Posso dizer isso com propriedade, porque assisti, há mais de vinte anos, o surgimento da escrita para sites e portais, e o movimento foi o mesmo. Antes que percebêssemos que o segredo do texto on-line está na relação com a interface na qual está inserido, erramos bastante. Do nada, surgiam boas práticas em um mercado ainda bebê. Mas faz parte; com o andar da carruagem, o ruído se desfez.
Se desejamos que o UX Writing seja visto como uma ferramenta nova, capaz de resolver problemas em um meio que também está crescendo - o móvel -, é obrigatório que levemos a sério nosso ofício, da mesma forma como tem sido feito na história da redação, desde o início. Os primeiros redatores para tevê sabiam que o produto de seu trabalho precisava ser diferente daquele que estavam acostumados a criar para o rádio. E quem cismou em repetir o modelo anterior foi obrigado a se adaptar para não ficar para trás.

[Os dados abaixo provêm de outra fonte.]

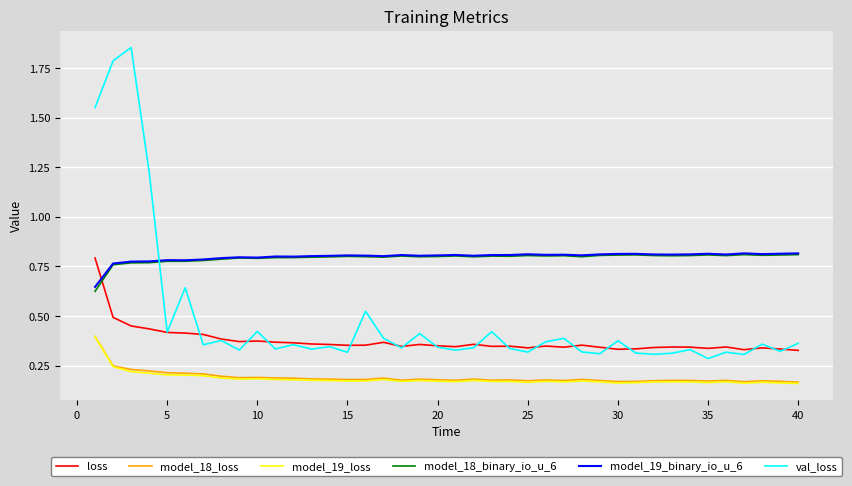

In model_19_binary_io_u_6, how many points are higher than both neighbors (excluding endpoints)?

11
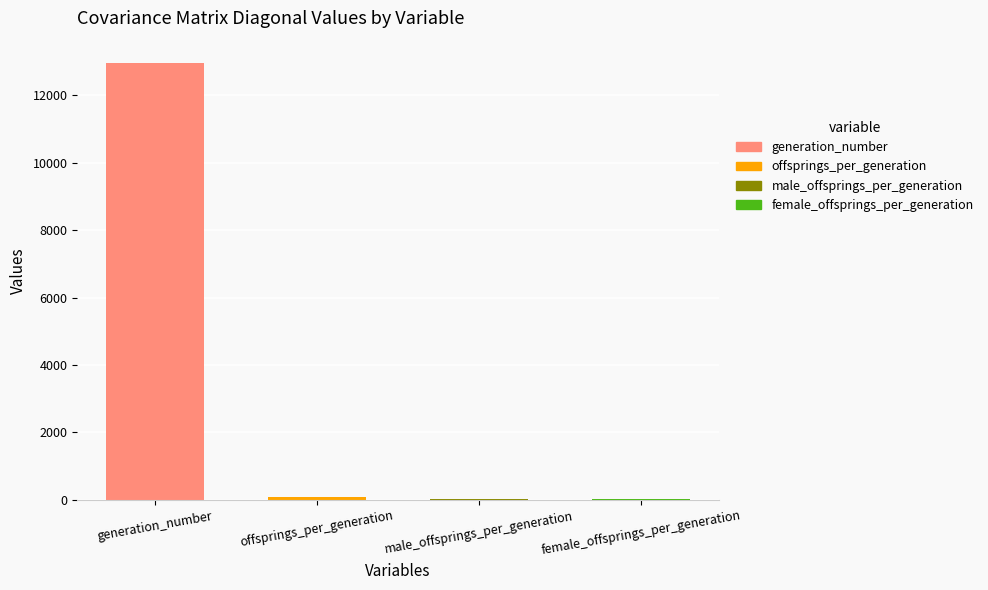

The value at generation_number is 2665.5. True or false?

False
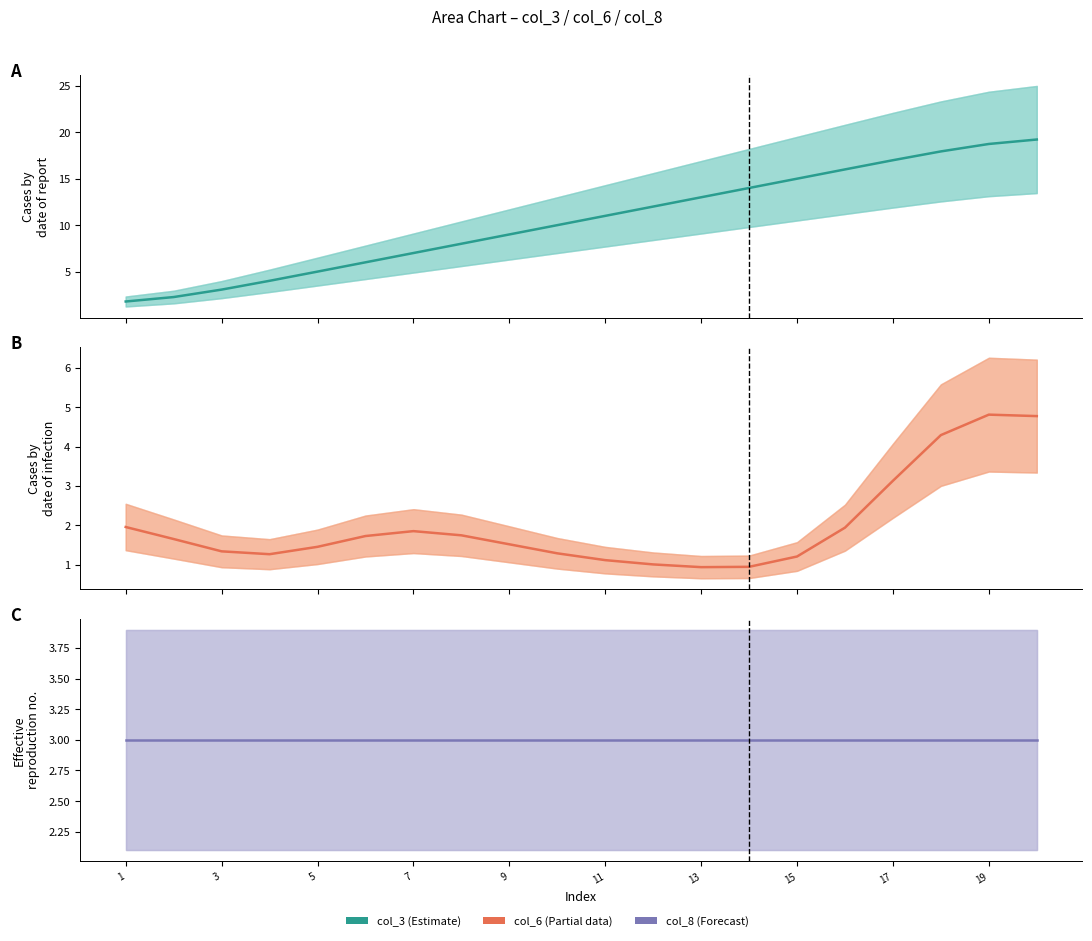

Is the value of col_3 at 3 greater than the value of col_8 at 12?

No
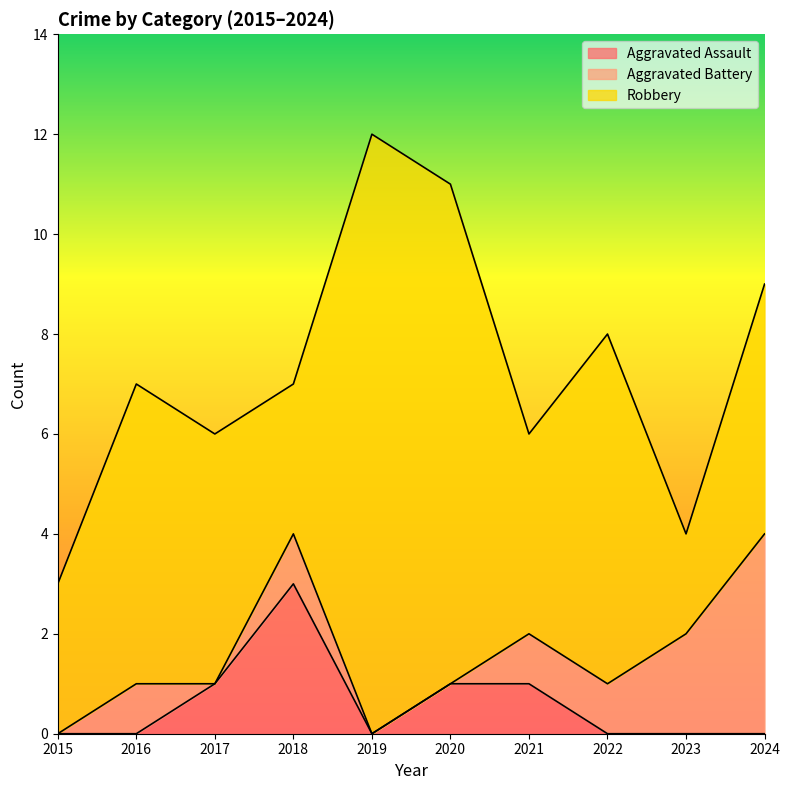

Reading left to right, extract all data points from this chart.

Aggravated Assault: 2015=0	2016=0	2017=1	2018=3	2019=0	2020=1	2021=1	2022=0	2023=0	2024=0
Aggravated Battery: 2015=0	2016=1	2017=0	2018=1	2019=0	2020=0	2021=1	2022=1	2023=2	2024=4
Robbery: 2015=3	2016=6	2017=5	2018=3	2019=12	2020=10	2021=4	2022=7	2023=2	2024=5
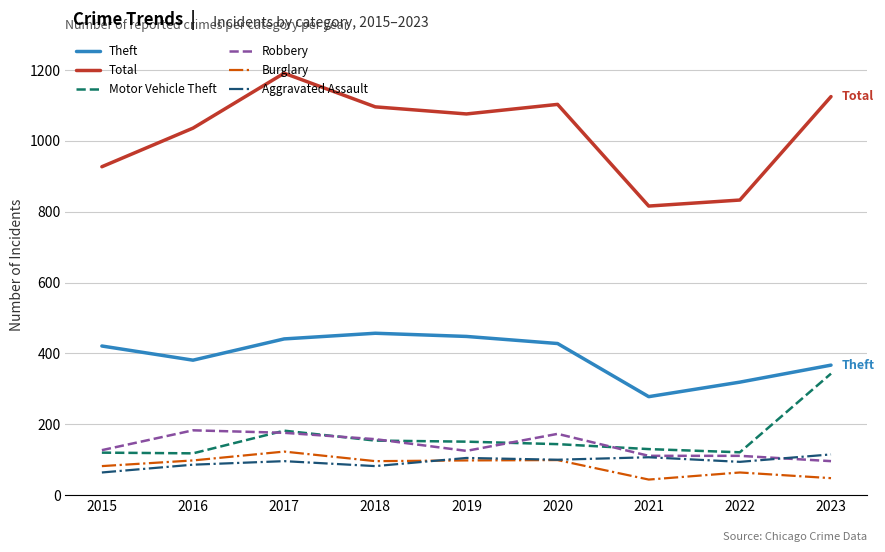

Which series has the largest total across all categories?

Total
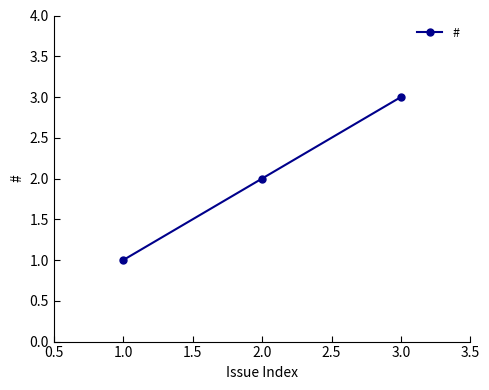

What is the sum of all values?

6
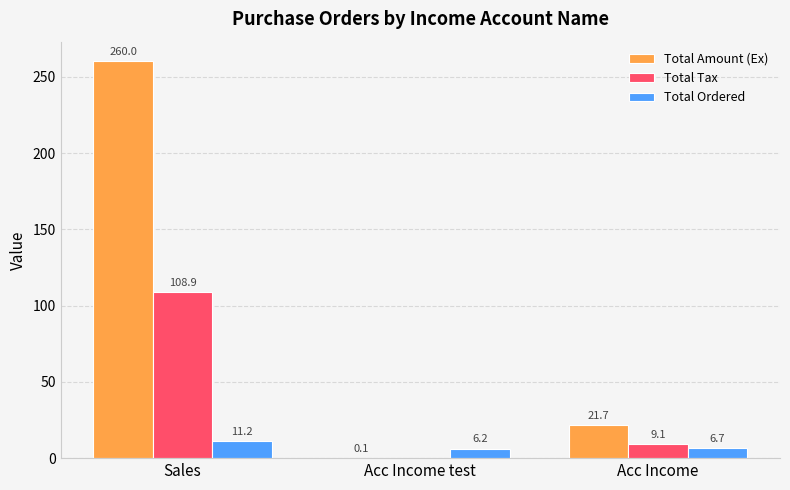

Are the bars horizontal?

No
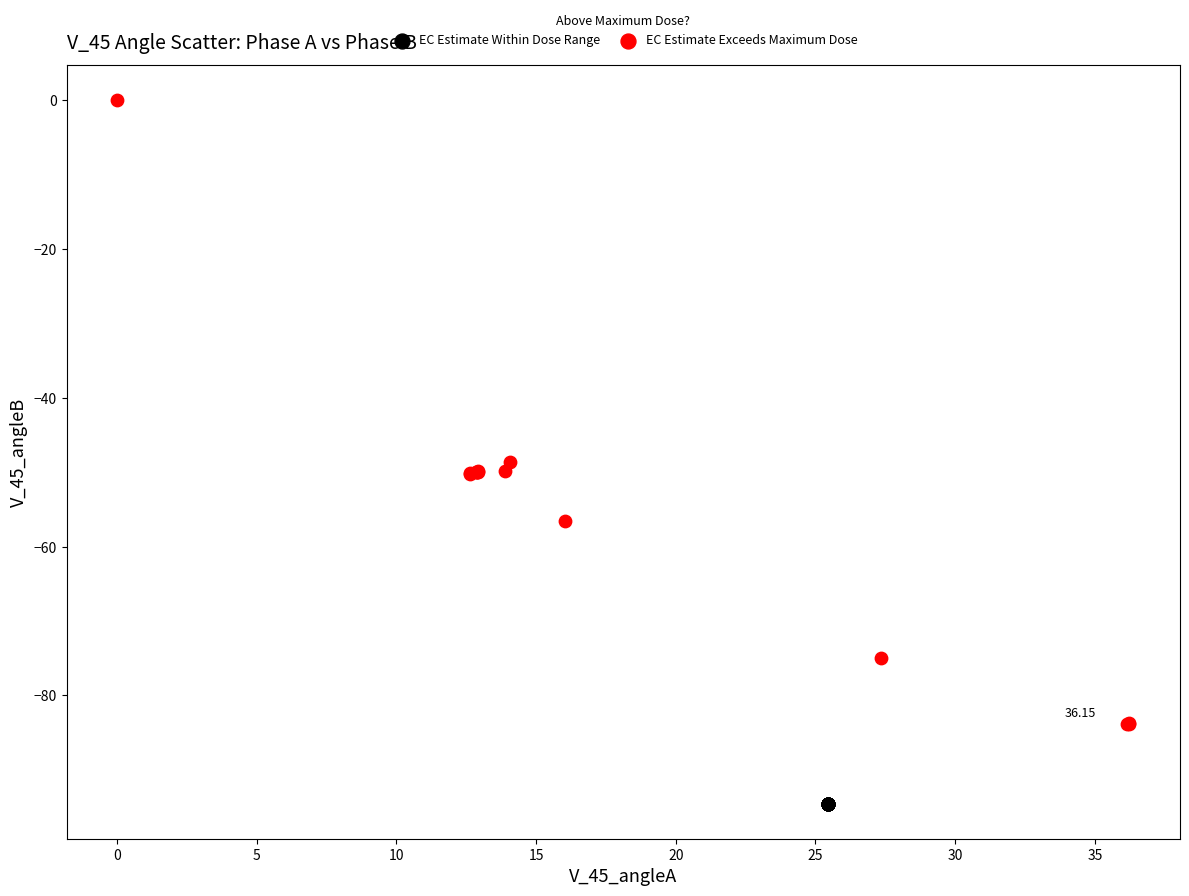

What are all the series names shown in the legend?

EC Estimate Within Dose Range, EC Estimate Exceeds Maximum Dose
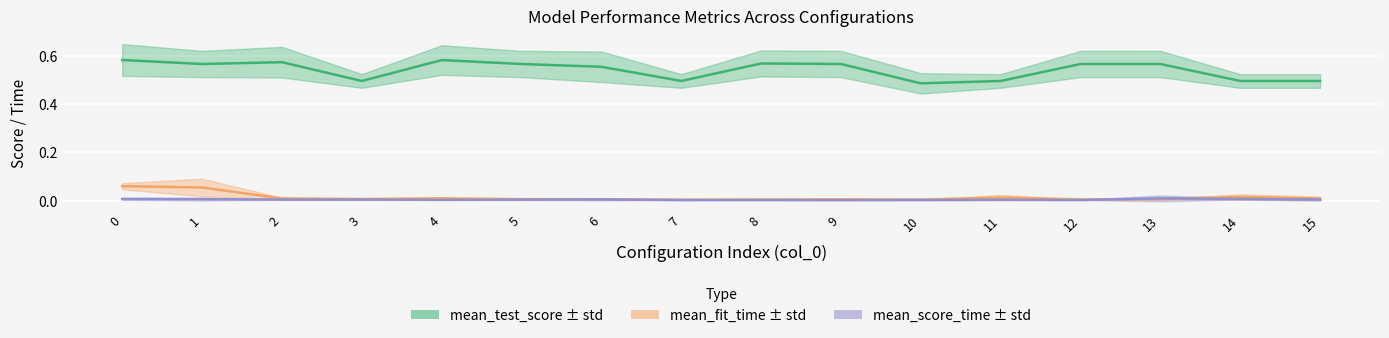

Is it true that mean_score_time equals 0.0 at 3?

True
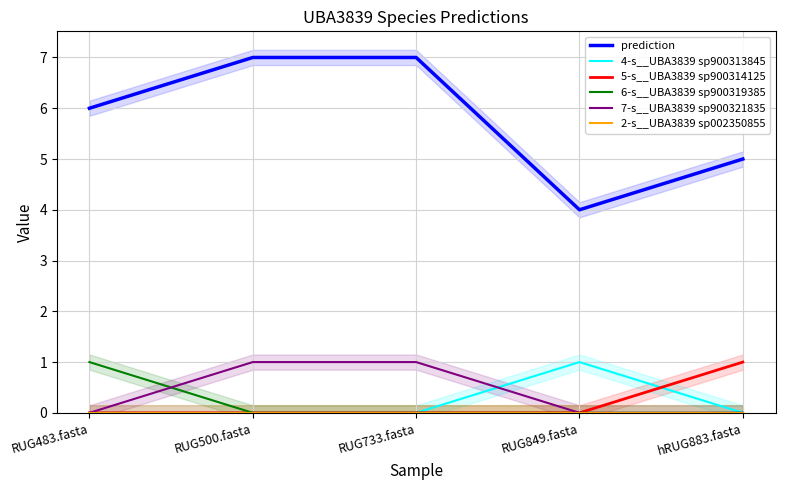

What is the sum of all 4-s__UBA3839 sp900313845 values?

1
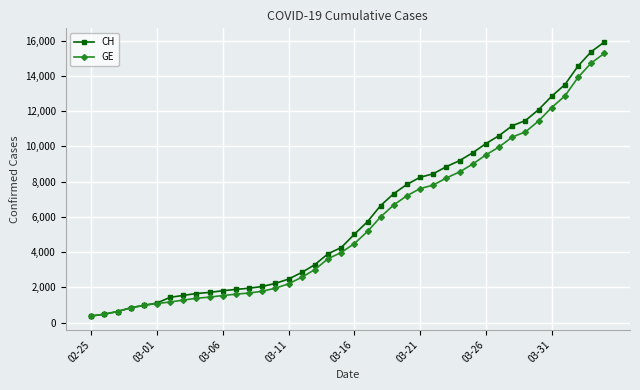

Which series has the widest spread of values?

CH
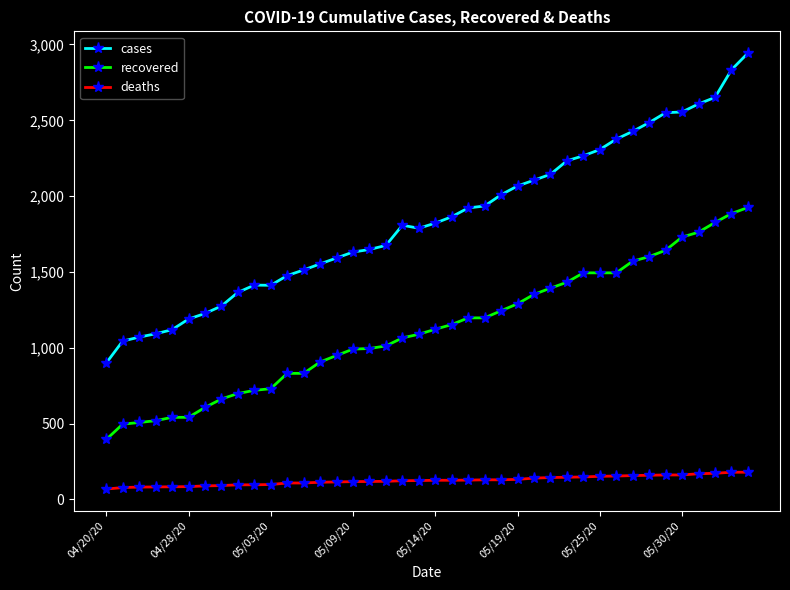

What is the difference between the second highest and second lowest values in the recovered series?

1389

A década que se inicia será decisiva para o UX Writing. Quando bem pensado e executado, o UX Writing é um instrumento capaz de desviar da subjetividade na comunicação e agir com a objetividade de uma palavra certa e bem escolhida. Ele é capaz de criar uma informação muito mais cristalina daquela que (ainda) encontramos nos produtos para interfaces móveis, e assim agilizar a tomada de decisão dos usuários.
Torço para que seja dito e escrito sobre UX Writing em 2020, no Brasil e no resto do mundo, constitua um passo adiante no caminho que há pouco começamos a trilhar. Somos crianças ainda, queiramos ou não, e há muito o que aprender.
Bruno Rodrigues é consultor e professor, especialista em Informação para a Mídia Digital, autor dos livros 'Em busca de boas práticas de UX Writing' (2019) e 'Webwriting: Pensando o texto para a mídia digital' (2000) - ambas as primeiras obras em língua portuguesa sobre Webwriting e UX Writing - e de 'Webwriting: Redação & informação para a web' (2006) e ‘Webwriting: Redação para a mídia digital’ (2014). Produziu para o Governo Federal o padrão brasileiro de redação online, 'Padrões Brasil e-Gov: Cartilha de Redação Web' (2010). Em vinte anos já prestou consultoria e ministrou treinamentos em Webwriting, UX Writing e Arquitetura da Informação para mais de 60 empresas do Brasil e do exterior.